Sugar Daddies to share their "generosity"

               Sugar Daddy Parties are, apparently, a phenomenon sweeping America. The idea is that hoards of attractive young women and a handful of rich and lonely men are placed face-to-face in a nightclub and told, “Men, you know what to do, women, receive their generosity. We will touch you with passion and fire all night long.” No, really. And guess what, ladies: it’s been revealed this week that the people of Britain, too, will be able to become Sugar Daddies and…whatever their female counterpart can be called. May I offer: prostitute?

                The scheme’s creator, Alan Schneider, has said that “traditional relationships of men being the provider and women being the caretaker of the family are coming back now”, apparently “because of the economy”. Ah, yes. Those 1.05 million unemployed women in Britain, stuck on Job Seekers Allowance or having been forced to quit the workforce because of the vast cost of childcare…I’m sure these women, in their “traditional relationships”, would be happy to be compared to those “traditional relationships” cultivated at Sugar Daddy Parties, in which women are offered $500 per meeting to participate.
                Explain, please, Mr Schneider, how these women are not being made into prostitutes.

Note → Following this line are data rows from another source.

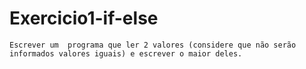 # Exercicio1-if-else

    Escrever um	 programa que ler 2 valores (considere que não serão informados	valores	iguais)	e escrever o maior deles.


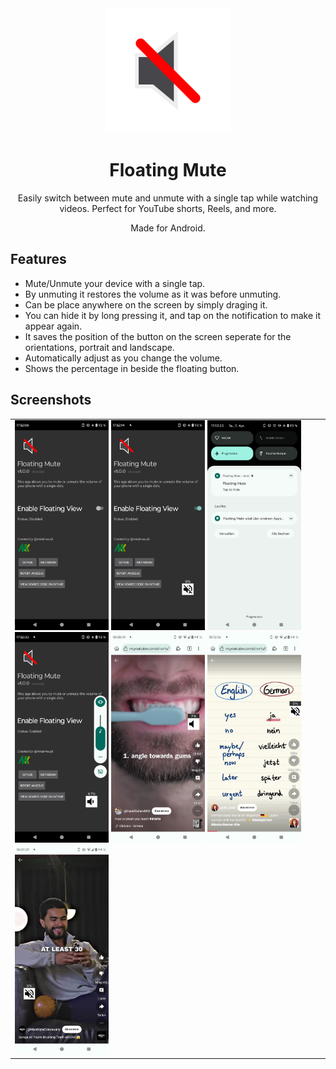 <center>
    <img src="logo.svg" width="200px" />
    <h1>Floating Mute</h1>
    <p>
        Easily switch between mute and unmute with a single tap while watching videos. Perfect for YouTube shorts, Reels, and more.
    </p>
    <p>
        Made for Android.
    </p>
</center>

## Features
- Mute/Unmute your device with a single tap.
- By unmuting it restores the volume as it was before unmuting.
- Can be place anywhere on the screen by simply draging it.
- You can hide it by long pressing it, and tap on the notification to make it appear again.
- It saves the position of the button on the screen seperate for the orientations, portrait and landscape.
- Automatically adjust as you change the volume.
- Shows the percentage in beside the floating button.


## Screenshots

<table>
    <tr>
        <td>
            <img src="screenshots/01.png" width="150px" />
            <img src="screenshots/02.png" width="150px" />
            <img src="screenshots/03.png" width="150px" />
            <img src="screenshots/04.png" width="150px" />
            <img src="screenshots/05.png" width="150px" />
            <img src="screenshots/06.png" width="150px" />
            <img src="screenshots/07.png" width="150px" />
        </td>
    </tr>
</table>
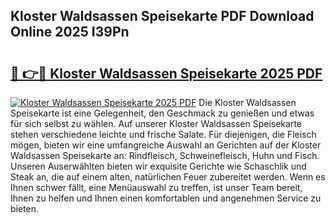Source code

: ## Kloster Waldsassen Speisekarte PDF Download Online 2025 I39Pn

# <h2><a href="http://gc8z8o4.nevu.top/?p=Kloster+Waldsassen+Speisekarte">🔗 👉🔴 Kloster Waldsassen Speisekarte 2025 PDF</a></h2>

[![Kloster Waldsassen Speisekarte 2025 PDF](https://i.imgur.com/dBaPXMq.png)](http://gc8z8o4.nevu.top/?p=Kloster+Waldsassen+Speisekarte)
Die Kloster Waldsassen Speisekarte ist eine Gelegenheit, den Geschmack zu genießen und etwas für sich selbst zu wählen. Auf unserer Kloster Waldsassen Speisekarte stehen verschiedene leichte und frische Salate. Für diejenigen, die Fleisch mögen, bieten wir eine umfangreiche Auswahl an Gerichten auf der Kloster Waldsassen Speisekarte an: Rindfleisch, Schweinefleisch, Huhn und Fisch. Unseren Auserwählten bieten wir exquisite Gerichte wie Schaschlik und Steak an, die auf einem alten, natürlichen Feuer zubereitet werden. Wenn es Ihnen schwer fällt, eine Menüauswahl zu treffen, ist unser Team bereit, Ihnen zu helfen und Ihnen einen komfortablen und angenehmen Service zu bieten.
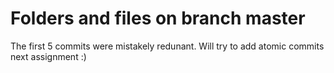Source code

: # Folders and files on branch master
The first 5 commits were mistakely redunant.
Will try to add atomic commits next assignment :)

The argument seems to be that these “relationships” are in fact a great thing for women: as the BBC helpfully details, women like Monique look on it as an “almost inspirational thing”, a way in which to “advance” themselves: “It’s not just about the money, it’s about what a successful person can do for you.” A lot of blog posts and comment articles generated by the issue will, inevitably, tend to favour the view that the men here are entirely to blame, that the women are being taken advantage of, forcibly degraded by their apparently poor financial situation. I’d have to disagree. There are two issues running parallel here: that of the women who are being taken advantage of, having internalised society’s objectification of women to the degree that they’ve come to view themselves as objects to be bought and sold; then there’s the issue of the women who feel that they’re empowering themselves by effectively making use of these feckless rich men by taking their money and using them as leverage for advancement.
Objectify me, I deserve it
The crucial question is whether society – and the media’s attitude to women – is ultimately to blame for the fact that these women degrade themselves in this way. One woman at an event says she’s looking for “a boyfriend who’s willing to help me out”, “like a regular boyfriend but richer”. Her view is, I imagine, representative of many women who participate in the Sugar Daddy Parties. There doesn’t seem to be a realisation that these men aren’t “regular” boyfriends; they’re someone who believes that they can buy your affections with jewellery and a regular hefty wodge of cash. There’s no equality in this relationship, no mutual respect. The women enter the deal at a disadvantage, controlled by the men whose favours they rely on.
This is symptomatic of women being exposed to objectification for so long that they no longer recognise sexism when they encounter it. Not only are these women degrading themselves in their own eyes, but they’re also in the revolting position of being degraded in the eyes of the very men who are degrading them, because of the very fact that they’re submitting to degradation. These attitudes create a vicious cycle, and one in which women are always the losers, while men just sit back and watch.
This generation – the generation that is beginning to make its mark on the world, and that will soon take the reigns – must guard against the spread of this kind of attitude. In protecting against the rise of a Sugar Daddy mentality, young women and men must work together so that both parties are clear that women aren’t to be objectified. Young women must be ever-watchful for the creeping infection of objectification, one to which we are just as susceptible as men.

1 comment:

  1. I'm surprised that more of the UK papers haven't picked up on this story, our very own bunga-bunga parties. The re-emergence of the meatmarket (did it ever go away?) is a sad comment on our times. As ever, while most young women in the west believe themselves to be equal and free, it only takes a shift in the economy to illustrate the real power imbalance.